I noticed something in the LaGuardia Airport Terminal on my way home from a recent vacation to the Liberty States: New York, New Jersey, Philadelphia and Delaware. It only took a brief glance waiting in the terminal to see how sick our species has become since the advent of the smart phone in 2007. Sick with what you ask? Sick with distraction. In a very short time, these devices, powered with social media apps of today and the moneys being pumped into our attention economy, have entirely robbed our species of our most precious resources: our time, attention and care for others.

Take a thirty-day break

Cal Newport, Digital Minimalism

If you don’t believe me, then take up a challenge proposed by Cal Newport: “Take A Thirty-Day Break

Now if this sounds obscene or impossible to you, consider that you may very well need to take a deep and difficult look at the relationship you have with your devices. If you are anything like me, then you will see this thirty day challenge as the reason you have been waiting for to get out. And shoot, you might even stop everything (including enjoying this post) and take on the challenge right now.

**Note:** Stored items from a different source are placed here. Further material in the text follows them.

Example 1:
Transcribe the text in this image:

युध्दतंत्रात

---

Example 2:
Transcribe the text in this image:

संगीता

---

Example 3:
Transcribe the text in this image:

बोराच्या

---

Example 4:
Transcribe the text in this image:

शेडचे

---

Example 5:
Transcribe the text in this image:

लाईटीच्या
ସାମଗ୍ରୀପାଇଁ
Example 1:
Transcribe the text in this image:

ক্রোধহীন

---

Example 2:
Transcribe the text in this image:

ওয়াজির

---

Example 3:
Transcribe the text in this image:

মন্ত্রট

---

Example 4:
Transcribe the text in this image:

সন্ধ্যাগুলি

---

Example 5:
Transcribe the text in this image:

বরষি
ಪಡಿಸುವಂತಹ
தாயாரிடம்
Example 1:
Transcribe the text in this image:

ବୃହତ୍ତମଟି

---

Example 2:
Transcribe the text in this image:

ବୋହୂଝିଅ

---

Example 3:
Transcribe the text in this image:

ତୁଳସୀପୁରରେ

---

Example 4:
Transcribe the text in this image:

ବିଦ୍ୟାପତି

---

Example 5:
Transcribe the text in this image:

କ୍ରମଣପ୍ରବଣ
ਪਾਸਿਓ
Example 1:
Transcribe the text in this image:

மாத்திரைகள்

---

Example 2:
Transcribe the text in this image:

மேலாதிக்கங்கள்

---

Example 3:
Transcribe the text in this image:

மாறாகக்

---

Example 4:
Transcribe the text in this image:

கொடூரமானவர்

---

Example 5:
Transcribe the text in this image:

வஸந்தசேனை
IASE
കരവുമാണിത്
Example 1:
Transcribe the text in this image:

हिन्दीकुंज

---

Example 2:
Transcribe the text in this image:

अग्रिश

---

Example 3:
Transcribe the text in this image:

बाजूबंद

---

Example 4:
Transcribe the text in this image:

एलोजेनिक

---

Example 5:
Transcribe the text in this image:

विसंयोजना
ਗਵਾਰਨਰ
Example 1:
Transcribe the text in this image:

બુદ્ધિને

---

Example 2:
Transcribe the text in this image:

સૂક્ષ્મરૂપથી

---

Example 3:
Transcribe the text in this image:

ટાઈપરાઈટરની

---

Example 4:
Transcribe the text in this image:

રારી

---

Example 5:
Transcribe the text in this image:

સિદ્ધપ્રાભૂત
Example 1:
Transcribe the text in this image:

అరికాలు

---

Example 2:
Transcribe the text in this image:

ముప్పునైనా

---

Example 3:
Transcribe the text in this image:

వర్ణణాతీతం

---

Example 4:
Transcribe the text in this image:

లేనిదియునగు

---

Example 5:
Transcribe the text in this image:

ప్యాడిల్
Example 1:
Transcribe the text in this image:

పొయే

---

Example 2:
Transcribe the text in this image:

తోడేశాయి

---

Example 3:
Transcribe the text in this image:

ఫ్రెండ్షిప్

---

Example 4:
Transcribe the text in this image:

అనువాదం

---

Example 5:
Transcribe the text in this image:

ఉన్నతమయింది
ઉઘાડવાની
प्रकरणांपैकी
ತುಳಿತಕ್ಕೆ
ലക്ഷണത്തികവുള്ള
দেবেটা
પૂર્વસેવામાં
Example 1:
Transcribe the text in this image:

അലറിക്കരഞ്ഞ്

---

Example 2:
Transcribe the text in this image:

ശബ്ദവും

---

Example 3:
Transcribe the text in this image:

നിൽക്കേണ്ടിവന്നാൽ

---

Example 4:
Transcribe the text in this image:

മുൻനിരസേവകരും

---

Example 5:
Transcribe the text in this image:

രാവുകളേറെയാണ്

This is not a detox. I told you that from the get go. A detox implies that you will go back to doing what makes you sick. This is a transformation. You will never be the same after you have re-assessed your relationship with your devices. And if this is your first DTR (determining the relationship), you are likely in for a real awaking. But don’t worry, Digital Minimalism will equip you with the foundations and practices you will need to over come the challenge (literally, those are parts one and two of his book).

I am sure what you will likely find in those thirty days, just as I have, are things that you have missed that you weren’t even aware of. How about the joys of solitude? Or what about the power of face-to-face conversation, with someone you care about? And what about the rewarding experience of taking part in your community; a real, in-the-flesh, community of people who share common values with you? If you are scoffing here that you can get all that from airplane mode, messaging a friend, or posting to one of your preferred groups… you are probably sick.

“Turn on, tune in, drop out”

Timothy Leary

If you don’t understand what I mean by sick, and you don’t understand what sickness I am talking about, than you most certainly can not be a part of the cure.

If this is your first time hearing this, then may it awaken you to the truth of what is going on all around us every moment…

Are you ready?

Okay…

Here it is…

The all-consuming, attention-whoring, power of modern connectivity fueled by social media, general purpose mobile computing machines, and the trillions of dollars that tech giants have invested to keep you “turn[ed] on, tune[ed] in, drop[ped] out” of your life are what are currently holding you back and keeping you sick.

Undo what man hath wrought

Alixander Court referencing Digital Minimalism

To be free of the attention sickness, and to reclaim your life from the unintended slavery that the digital era has imposed on us as a species – power off your screens, go get Digital Minimalism at a book store near you, and undue what man hath wrought.